Towards a Causal Probabilistic Framework for Prediction, Action-Selection & Explanations for Robot Block-Stacking Tasks
This work addresses the fragility of robots in uncontrolled environments, which is a problem for applications like warehouse logistics and domestic support, though it appears incremental as it builds on existing causal and probabilistic methods.
The authors tackled the problem of robots failing in uncertain real-world scenarios by proposing a causal probabilistic framework for block-stacking tasks, which allows robots to perceive states, select actions, and generate explanations, with results demonstrated through exemplar action selection.

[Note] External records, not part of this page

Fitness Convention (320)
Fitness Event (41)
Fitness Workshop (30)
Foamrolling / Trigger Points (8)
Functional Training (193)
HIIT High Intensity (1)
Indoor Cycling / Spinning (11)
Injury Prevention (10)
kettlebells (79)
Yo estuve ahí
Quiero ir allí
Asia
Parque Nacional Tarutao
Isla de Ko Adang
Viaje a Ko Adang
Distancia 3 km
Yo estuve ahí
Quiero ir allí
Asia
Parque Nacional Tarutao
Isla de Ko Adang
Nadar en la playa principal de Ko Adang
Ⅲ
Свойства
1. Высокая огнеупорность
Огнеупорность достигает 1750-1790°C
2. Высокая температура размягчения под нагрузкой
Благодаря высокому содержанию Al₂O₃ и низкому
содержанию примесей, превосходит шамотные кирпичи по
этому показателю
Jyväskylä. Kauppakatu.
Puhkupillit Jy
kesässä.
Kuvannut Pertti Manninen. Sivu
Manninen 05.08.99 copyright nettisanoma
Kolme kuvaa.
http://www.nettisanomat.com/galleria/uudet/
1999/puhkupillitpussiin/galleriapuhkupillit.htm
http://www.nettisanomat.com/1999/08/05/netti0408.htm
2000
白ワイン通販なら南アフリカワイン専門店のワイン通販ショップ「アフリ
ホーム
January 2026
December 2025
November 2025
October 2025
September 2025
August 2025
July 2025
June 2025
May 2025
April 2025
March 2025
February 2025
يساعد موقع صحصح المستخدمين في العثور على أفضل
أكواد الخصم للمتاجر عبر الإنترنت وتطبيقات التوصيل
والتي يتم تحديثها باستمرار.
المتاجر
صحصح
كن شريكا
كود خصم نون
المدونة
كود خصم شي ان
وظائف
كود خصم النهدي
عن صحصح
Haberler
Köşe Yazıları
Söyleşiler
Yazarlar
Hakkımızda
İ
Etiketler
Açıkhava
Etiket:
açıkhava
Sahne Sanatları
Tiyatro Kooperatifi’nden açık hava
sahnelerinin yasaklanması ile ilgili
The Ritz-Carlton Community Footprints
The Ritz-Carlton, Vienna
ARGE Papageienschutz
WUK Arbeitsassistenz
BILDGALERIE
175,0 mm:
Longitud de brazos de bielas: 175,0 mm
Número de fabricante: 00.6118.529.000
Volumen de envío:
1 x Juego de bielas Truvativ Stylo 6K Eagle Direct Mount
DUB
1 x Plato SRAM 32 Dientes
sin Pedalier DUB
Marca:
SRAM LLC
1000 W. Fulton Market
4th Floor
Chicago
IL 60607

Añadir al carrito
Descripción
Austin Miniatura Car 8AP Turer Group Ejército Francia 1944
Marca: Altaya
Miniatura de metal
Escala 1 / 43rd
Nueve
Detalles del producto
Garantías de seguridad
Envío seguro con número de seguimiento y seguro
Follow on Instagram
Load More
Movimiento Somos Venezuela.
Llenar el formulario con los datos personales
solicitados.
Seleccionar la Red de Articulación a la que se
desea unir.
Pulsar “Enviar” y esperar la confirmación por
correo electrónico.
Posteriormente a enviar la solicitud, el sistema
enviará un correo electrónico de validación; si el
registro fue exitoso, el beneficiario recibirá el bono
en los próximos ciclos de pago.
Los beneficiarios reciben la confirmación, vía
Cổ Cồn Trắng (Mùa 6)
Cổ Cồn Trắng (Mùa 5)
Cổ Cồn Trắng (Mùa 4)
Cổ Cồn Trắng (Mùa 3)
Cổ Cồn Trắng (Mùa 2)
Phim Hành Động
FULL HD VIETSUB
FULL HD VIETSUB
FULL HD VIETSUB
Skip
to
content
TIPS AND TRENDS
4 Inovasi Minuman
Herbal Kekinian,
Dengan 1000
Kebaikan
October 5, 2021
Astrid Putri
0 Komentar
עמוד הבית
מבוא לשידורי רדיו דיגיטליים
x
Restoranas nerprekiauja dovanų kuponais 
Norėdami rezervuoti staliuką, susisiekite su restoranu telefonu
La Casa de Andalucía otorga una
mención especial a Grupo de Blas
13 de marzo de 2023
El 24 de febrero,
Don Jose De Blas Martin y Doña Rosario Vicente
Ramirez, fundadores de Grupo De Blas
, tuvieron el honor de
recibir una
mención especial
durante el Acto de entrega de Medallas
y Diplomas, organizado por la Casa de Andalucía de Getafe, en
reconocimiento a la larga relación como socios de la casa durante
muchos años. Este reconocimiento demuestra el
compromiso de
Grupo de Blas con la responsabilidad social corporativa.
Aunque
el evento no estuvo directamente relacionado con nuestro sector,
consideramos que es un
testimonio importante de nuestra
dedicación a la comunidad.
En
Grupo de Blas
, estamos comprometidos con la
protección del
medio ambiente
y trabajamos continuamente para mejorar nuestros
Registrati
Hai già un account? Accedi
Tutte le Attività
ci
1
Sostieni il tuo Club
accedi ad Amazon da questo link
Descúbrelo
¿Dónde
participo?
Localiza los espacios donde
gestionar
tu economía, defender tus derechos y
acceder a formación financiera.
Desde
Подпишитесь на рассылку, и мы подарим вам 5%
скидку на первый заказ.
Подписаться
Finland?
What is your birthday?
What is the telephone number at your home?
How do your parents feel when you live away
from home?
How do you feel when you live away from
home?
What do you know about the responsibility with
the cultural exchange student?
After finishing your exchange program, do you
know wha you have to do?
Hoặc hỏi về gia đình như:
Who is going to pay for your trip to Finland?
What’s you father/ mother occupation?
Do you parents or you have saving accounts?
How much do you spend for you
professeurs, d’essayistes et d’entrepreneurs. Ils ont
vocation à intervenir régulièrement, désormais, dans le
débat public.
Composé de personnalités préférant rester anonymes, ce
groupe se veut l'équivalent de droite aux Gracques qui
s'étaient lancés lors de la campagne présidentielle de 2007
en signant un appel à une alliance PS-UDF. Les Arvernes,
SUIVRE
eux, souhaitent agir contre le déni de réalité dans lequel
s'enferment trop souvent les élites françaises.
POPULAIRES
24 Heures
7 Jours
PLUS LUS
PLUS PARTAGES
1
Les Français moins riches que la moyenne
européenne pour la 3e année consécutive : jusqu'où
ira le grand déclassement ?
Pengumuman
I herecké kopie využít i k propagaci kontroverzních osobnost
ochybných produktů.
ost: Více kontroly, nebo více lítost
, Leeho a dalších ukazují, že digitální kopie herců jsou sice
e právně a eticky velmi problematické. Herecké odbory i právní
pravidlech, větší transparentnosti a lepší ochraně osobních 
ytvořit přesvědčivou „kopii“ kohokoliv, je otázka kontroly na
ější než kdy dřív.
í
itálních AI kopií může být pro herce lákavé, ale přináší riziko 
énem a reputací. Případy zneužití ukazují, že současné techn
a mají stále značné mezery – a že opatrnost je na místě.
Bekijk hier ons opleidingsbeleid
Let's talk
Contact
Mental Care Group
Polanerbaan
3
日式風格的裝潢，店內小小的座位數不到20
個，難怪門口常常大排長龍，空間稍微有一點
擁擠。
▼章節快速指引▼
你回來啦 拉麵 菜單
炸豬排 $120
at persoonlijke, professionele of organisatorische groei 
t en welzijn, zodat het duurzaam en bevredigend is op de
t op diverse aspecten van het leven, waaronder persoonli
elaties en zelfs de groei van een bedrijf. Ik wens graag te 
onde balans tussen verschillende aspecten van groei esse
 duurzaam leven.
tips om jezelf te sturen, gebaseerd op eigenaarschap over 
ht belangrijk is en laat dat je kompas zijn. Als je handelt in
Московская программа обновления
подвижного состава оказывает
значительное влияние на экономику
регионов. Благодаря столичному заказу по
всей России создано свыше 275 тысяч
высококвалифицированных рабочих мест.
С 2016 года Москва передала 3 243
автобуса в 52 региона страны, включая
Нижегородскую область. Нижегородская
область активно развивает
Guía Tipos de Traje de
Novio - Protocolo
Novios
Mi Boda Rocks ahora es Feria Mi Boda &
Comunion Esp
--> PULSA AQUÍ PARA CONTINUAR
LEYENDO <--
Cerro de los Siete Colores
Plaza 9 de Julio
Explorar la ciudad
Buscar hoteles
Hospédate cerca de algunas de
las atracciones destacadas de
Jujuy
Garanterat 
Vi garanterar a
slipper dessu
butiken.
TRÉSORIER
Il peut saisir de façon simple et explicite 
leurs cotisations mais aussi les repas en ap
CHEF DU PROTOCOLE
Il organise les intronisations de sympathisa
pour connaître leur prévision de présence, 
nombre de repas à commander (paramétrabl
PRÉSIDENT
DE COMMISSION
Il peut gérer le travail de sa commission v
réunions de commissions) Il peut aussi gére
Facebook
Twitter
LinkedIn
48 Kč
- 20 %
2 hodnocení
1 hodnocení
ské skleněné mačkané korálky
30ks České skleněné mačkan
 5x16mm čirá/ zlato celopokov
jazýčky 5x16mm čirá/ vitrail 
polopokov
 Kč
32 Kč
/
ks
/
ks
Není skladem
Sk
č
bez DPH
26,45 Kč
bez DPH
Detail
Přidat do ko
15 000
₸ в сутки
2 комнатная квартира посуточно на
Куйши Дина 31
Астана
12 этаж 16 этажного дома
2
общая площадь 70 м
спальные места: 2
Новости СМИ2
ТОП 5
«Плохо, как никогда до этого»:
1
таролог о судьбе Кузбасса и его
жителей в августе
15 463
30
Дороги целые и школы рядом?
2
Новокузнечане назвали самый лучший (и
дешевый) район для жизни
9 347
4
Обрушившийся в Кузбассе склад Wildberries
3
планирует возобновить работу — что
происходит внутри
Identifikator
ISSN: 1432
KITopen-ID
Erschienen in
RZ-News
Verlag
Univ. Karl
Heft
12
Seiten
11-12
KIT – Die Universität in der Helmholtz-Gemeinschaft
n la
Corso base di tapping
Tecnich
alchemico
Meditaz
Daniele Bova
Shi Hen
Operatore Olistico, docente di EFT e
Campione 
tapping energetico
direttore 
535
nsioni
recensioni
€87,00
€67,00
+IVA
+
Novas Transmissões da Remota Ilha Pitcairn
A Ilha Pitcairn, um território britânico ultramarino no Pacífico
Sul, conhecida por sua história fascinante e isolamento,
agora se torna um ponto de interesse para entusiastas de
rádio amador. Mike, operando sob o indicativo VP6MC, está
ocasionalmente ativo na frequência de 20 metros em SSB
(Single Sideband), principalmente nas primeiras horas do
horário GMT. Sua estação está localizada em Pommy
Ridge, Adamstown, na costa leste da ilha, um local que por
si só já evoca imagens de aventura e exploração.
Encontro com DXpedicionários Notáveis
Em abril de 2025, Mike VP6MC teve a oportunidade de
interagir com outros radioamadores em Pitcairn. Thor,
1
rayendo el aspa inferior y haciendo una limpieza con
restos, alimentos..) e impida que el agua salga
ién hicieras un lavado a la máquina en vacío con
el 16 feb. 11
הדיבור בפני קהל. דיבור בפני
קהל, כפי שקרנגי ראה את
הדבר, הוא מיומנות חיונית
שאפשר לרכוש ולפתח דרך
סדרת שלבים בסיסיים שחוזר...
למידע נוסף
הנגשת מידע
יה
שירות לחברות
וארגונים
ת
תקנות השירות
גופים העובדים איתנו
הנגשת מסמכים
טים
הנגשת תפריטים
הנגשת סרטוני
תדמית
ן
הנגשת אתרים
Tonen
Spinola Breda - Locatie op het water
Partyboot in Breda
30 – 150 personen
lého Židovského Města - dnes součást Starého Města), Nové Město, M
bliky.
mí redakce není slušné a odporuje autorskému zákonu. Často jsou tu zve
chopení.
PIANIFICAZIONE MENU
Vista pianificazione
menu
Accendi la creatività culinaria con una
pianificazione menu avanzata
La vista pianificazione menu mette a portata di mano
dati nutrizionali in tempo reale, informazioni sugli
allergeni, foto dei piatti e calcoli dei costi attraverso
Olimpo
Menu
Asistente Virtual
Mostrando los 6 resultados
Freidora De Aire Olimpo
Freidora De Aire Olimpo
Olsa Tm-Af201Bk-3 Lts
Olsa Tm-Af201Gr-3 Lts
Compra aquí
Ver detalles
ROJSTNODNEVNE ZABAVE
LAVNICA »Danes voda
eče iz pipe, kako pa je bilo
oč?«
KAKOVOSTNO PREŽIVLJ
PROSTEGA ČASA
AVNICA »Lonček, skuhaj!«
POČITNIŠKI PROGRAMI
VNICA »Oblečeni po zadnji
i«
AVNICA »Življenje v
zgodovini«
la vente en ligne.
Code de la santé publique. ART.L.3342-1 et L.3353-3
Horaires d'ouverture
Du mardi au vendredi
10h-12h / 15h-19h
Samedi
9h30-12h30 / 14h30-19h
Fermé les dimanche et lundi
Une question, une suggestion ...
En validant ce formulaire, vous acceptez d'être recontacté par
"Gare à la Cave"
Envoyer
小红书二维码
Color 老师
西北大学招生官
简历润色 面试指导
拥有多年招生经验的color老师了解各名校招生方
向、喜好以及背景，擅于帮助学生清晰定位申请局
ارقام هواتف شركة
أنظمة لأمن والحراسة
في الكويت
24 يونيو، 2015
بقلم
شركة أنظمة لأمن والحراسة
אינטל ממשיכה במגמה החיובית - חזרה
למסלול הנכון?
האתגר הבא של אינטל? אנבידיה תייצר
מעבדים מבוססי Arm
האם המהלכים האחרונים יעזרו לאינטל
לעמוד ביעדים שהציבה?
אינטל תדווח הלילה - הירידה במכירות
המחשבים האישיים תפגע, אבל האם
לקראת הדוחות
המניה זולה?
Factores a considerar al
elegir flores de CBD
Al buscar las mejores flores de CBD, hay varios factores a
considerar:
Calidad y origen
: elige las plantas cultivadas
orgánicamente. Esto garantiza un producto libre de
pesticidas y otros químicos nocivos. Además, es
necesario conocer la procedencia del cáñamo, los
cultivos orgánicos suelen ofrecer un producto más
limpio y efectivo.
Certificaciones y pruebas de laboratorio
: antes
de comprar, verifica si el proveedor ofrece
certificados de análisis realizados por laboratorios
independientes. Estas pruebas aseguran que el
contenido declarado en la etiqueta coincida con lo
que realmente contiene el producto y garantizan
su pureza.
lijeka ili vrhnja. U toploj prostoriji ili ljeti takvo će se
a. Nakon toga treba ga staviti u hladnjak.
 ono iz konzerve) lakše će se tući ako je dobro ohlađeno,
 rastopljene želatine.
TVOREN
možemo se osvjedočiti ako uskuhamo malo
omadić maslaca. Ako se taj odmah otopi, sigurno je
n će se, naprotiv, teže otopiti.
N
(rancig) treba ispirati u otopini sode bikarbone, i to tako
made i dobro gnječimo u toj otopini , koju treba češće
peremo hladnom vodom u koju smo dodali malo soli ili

Uncertainties in the real world mean that is impossible for system designers to anticipate and explicitly design for all scenarios that a robot might encounter. Thus, robots designed like this are fragile and fail outside of highly-controlled environments. Causal models provide a principled framework to encode formal knowledge of the causal relationships that govern the robot's interaction with its environment, in addition to probabilistic representations of noise and uncertainty typically encountered by real-world robots. Combined with causal inference, these models permit an autonomous agent to understand, reason about, and explain its environment. In this work, we focus on the problem of a robot block-stacking task due to the fundamental perception and manipulation capabilities it demonstrates, required by many applications including warehouse logistics and domestic human support robotics. We propose a novel causal probabilistic framework to embed a physics simulation capability into a structural causal model to permit robots to perceive and assess the current state of a block-stacking task, reason about the next-best action from placement candidates, and generate post-hoc counterfactual explanations. We provide exemplar next-best action selection results and outline planned experimentation in simulated and real-world robot block-stacking tasks.